§ **PROBLEM TO WORK ON**
The listing below should be written out word for word, with its pictures removed.

§ **GIVEN DATA**

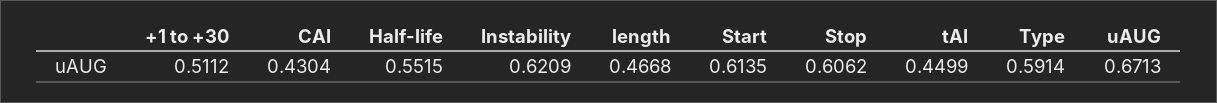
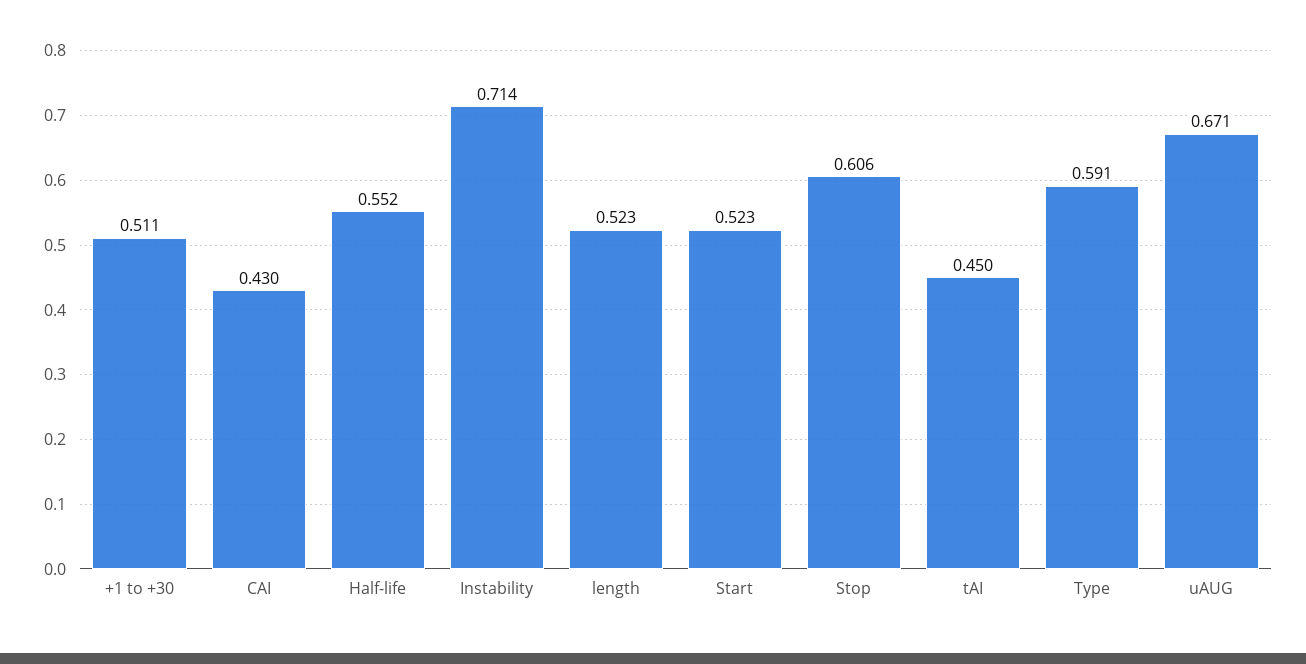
  {
    "+1 to +30": 0.5112,
    "CAI": 0.4304,
    "Half-life": 0.5515,
-   "Instability": 0.6209,
+   "Instability": 0.714,
-   "length": 0.4668,
+   "length": 0.523,
-   "Start": 0.6135,
+   "Start": 0.523,
    "Stop": 0.6062,
    "tAI": 0.4499,
    "Type": 0.5914,
    "uAUG": 0.6713
  }

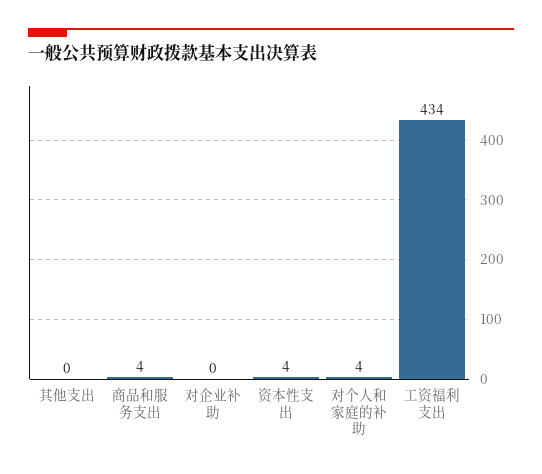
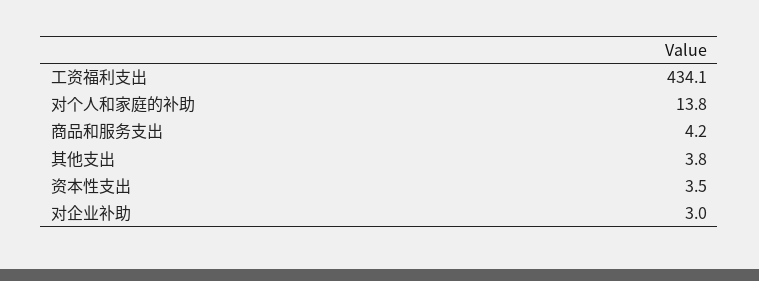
  {
-   "其他支出": 0,
+   "其他支出": 3.8,
    "商品和服务支出": 4.2,
-   "对企业补助": 0,
+   "对企业补助": 3,
    "资本性支出": 3.5,
-   "对个人和家庭的补助": 4,
+   "对个人和家庭的补助": 13.8,
    "工资福利支出": 434.1
  }

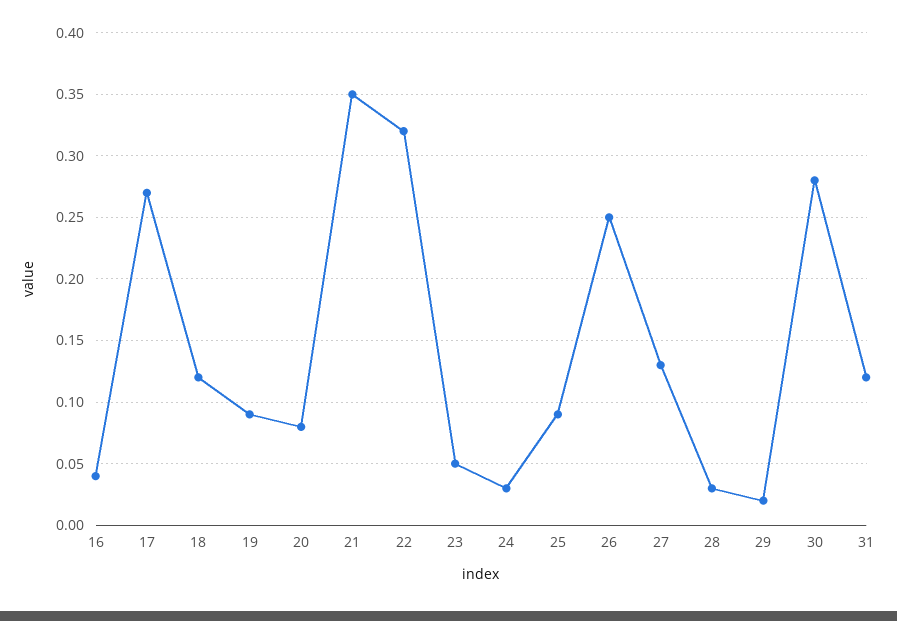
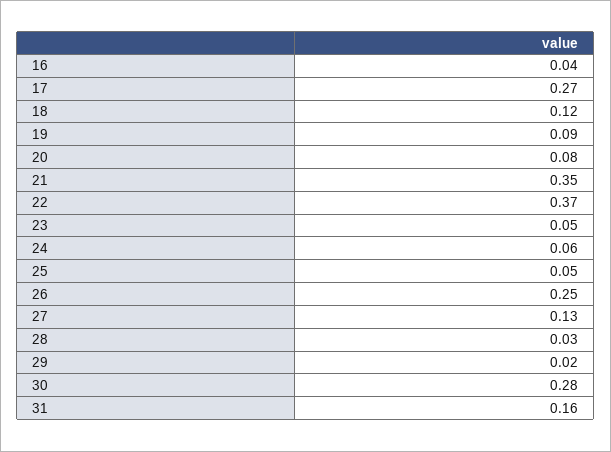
  {
    "16": 0.04,
    "17": 0.27,
    "18": 0.12,
    "19": 0.09,
    "20": 0.08,
    "21": 0.35,
-   "22": 0.32,
+   "22": 0.37,
    "23": 0.05,
-   "24": 0.03,
+   "24": 0.06,
-   "25": 0.09,
+   "25": 0.05,
    "26": 0.25,
    "27": 0.13,
    "28": 0.03,
    "29": 0.02,
    "30": 0.28,
-   "31": 0.12
+   "31": 0.16
  }

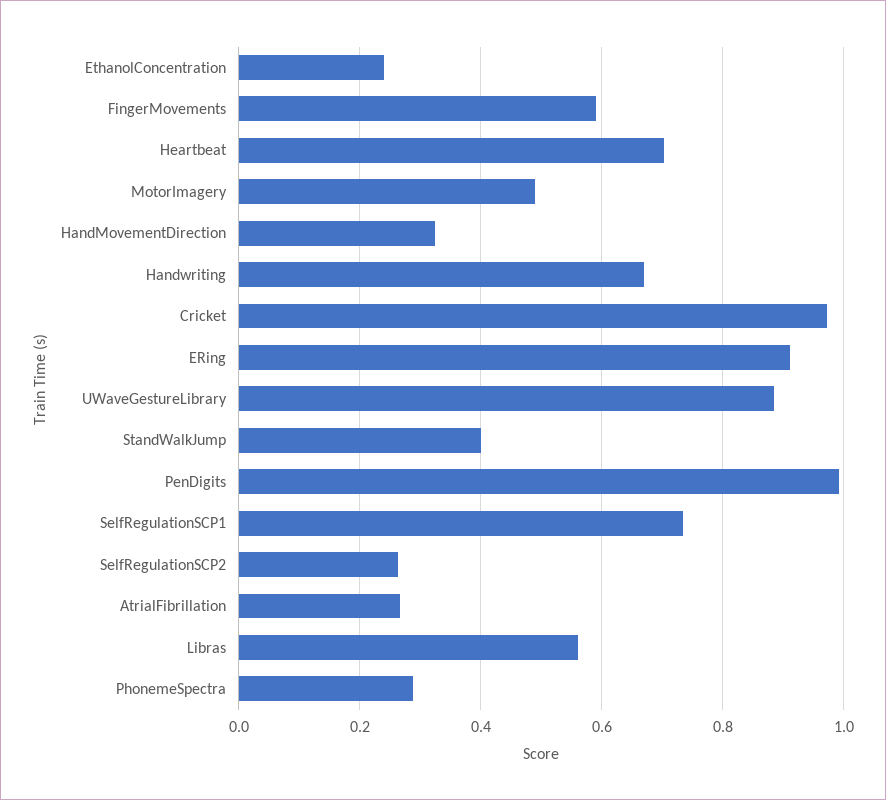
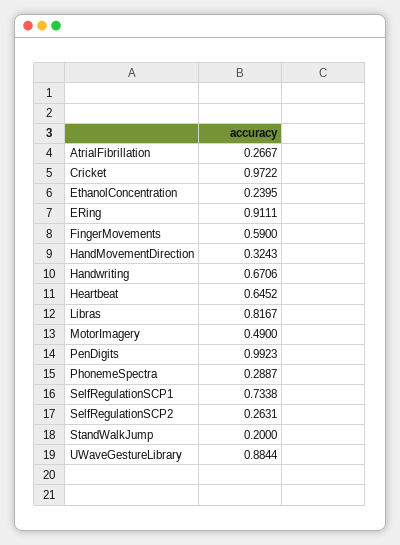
  {
    "EthanolConcentration": 0.2395,
    "FingerMovements": 0.59,
-   "Heartbeat": 0.7,
+   "Heartbeat": 0.6452,
    "MotorImagery": 0.49,
    "HandMovementDirection": 0.3243,
    "Handwriting": 0.6706,
    "Cricket": 0.9722,
    "ERing": 0.9111,
    "UWaveGestureLibrary": 0.8844,
-   "StandWalkJump": 0.4,
+   "StandWalkJump": 0.2,
    "PenDigits": 0.9923,
    "SelfRegulationSCP1": 0.7338,
    "SelfRegulationSCP2": 0.2631,
    "AtrialFibrillation": 0.2667,
-   "Libras": 0.56,
+   "Libras": 0.8167,
    "PhonemeSpectra": 0.2887
  }

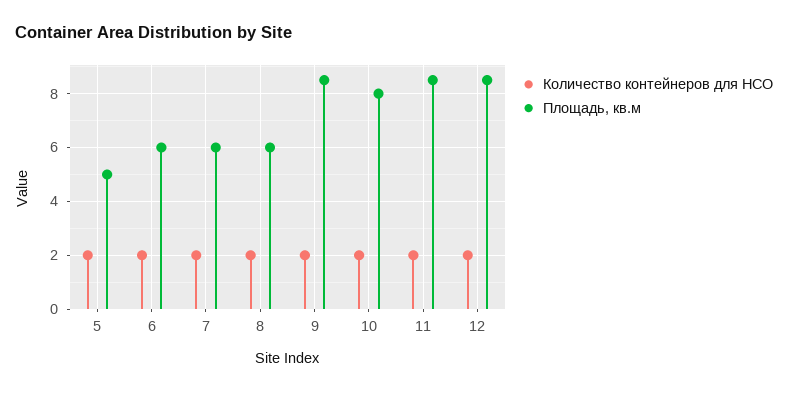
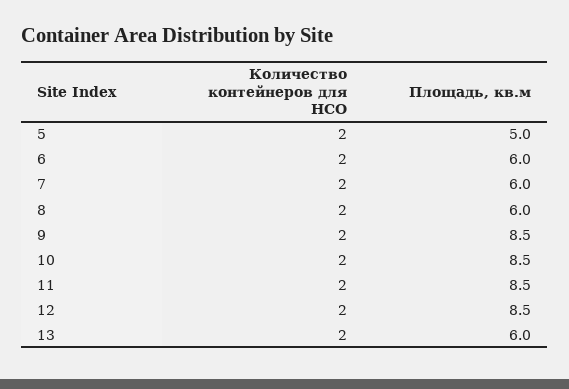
  {
    "Количество контейнеров для НСО": {
      "5": 2,
      "6": 2,
      "7": 2,
      "8": 2,
      "9": 2,
      "10": 2,
      "11": 2,
-     "12": 2
+     "12": 2,
+     "13": 2
    },
    "Площадь, кв.м": {
      "5": 5,
      "6": 6,
      "7": 6,
      "8": 6,
      "9": 8.5,
-     "10": 8,
+     "10": 8.5,
      "11": 8.5,
-     "12": 8.5
+     "12": 8.5,
+     "13": 6
    }
  }

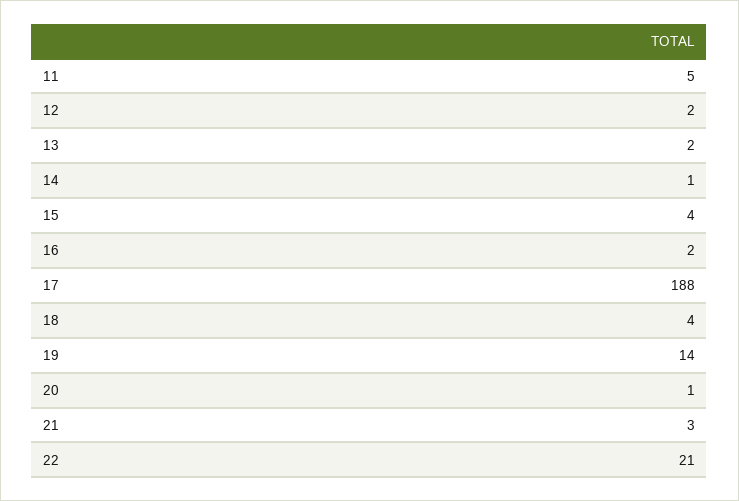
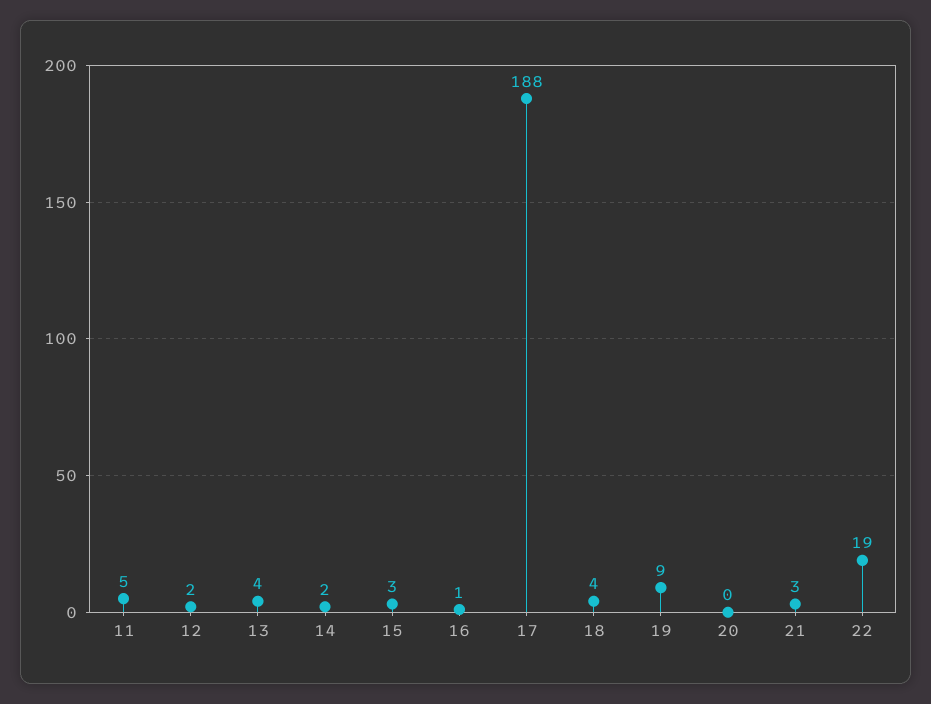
  {
    "11": 5,
    "12": 2,
-   "13": 2,
+   "13": 4,
-   "14": 1,
+   "14": 2,
-   "15": 4,
+   "15": 3,
-   "16": 2,
+   "16": 1,
    "17": 188,
    "18": 4,
-   "19": 14,
+   "19": 9,
-   "20": 1,
+   "20": 0,
    "21": 3,
-   "22": 21
+   "22": 19
  }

§ **YOUR SOLUTION**
  {
    "+1 to +30": 0.5112,
    "CAI": 0.4304,
    "Half-life": 0.5515,
-   "Instability": 0.6209,
+   "Instability": 0.714,
-   "length": 0.4668,
+   "length": 0.523,
-   "Start": 0.6135,
+   "Start": 0.523,
    "Stop": 0.6062,
    "tAI": 0.4499,
    "Type": 0.5914,
    "uAUG": 0.6713
  }

  {
-   "其他支出": 0,
+   "其他支出": 3.8,
    "商品和服务支出": 4.2,
-   "对企业补助": 0,
+   "对企业补助": 3,
    "资本性支出": 3.5,
-   "对个人和家庭的补助": 4,
+   "对个人和家庭的补助": 13.8,
    "工资福利支出": 434.1
  }

  {
    "16": 0.04,
    "17": 0.27,
    "18": 0.12,
    "19": 0.09,
    "20": 0.08,
    "21": 0.35,
-   "22": 0.32,
+   "22": 0.37,
    "23": 0.05,
-   "24": 0.03,
+   "24": 0.06,
-   "25": 0.09,
+   "25": 0.05,
    "26": 0.25,
    "27": 0.13,
    "28": 0.03,
    "29": 0.02,
    "30": 0.28,
-   "31": 0.12
+   "31": 0.16
  }

  {
    "EthanolConcentration": 0.2395,
    "FingerMovements": 0.59,
-   "Heartbeat": 0.7,
+   "Heartbeat": 0.6452,
    "MotorImagery": 0.49,
    "HandMovementDirection": 0.3243,
    "Handwriting": 0.6706,
    "Cricket": 0.9722,
    "ERing": 0.9111,
    "UWaveGestureLibrary": 0.8844,
-   "StandWalkJump": 0.4,
+   "StandWalkJump": 0.2,
    "PenDigits": 0.9923,
    "SelfRegulationSCP1": 0.7338,
    "SelfRegulationSCP2": 0.2631,
    "AtrialFibrillation": 0.2667,
-   "Libras": 0.56,
+   "Libras": 0.8167,
    "PhonemeSpectra": 0.2887
  }

  {
    "Количество контейнеров для НСО": {
      "5": 2,
      "6": 2,
      "7": 2,
      "8": 2,
      "9": 2,
      "10": 2,
      "11": 2,
-     "12": 2
+     "12": 2,
+     "13": 2
    },
    "Площадь, кв.м": {
      "5": 5,
      "6": 6,
      "7": 6,
      "8": 6,
      "9": 8.5,
-     "10": 8,
+     "10": 8.5,
      "11": 8.5,
-     "12": 8.5
+     "12": 8.5,
+     "13": 6
    }
  }

  {
    "11": 5,
    "12": 2,
-   "13": 2,
+   "13": 4,
-   "14": 1,
+   "14": 2,
-   "15": 4,
+   "15": 3,
-   "16": 2,
+   "16": 1,
    "17": 188,
    "18": 4,
-   "19": 14,
+   "19": 9,
-   "20": 1,
+   "20": 0,
    "21": 3,
-   "22": 21
+   "22": 19
  }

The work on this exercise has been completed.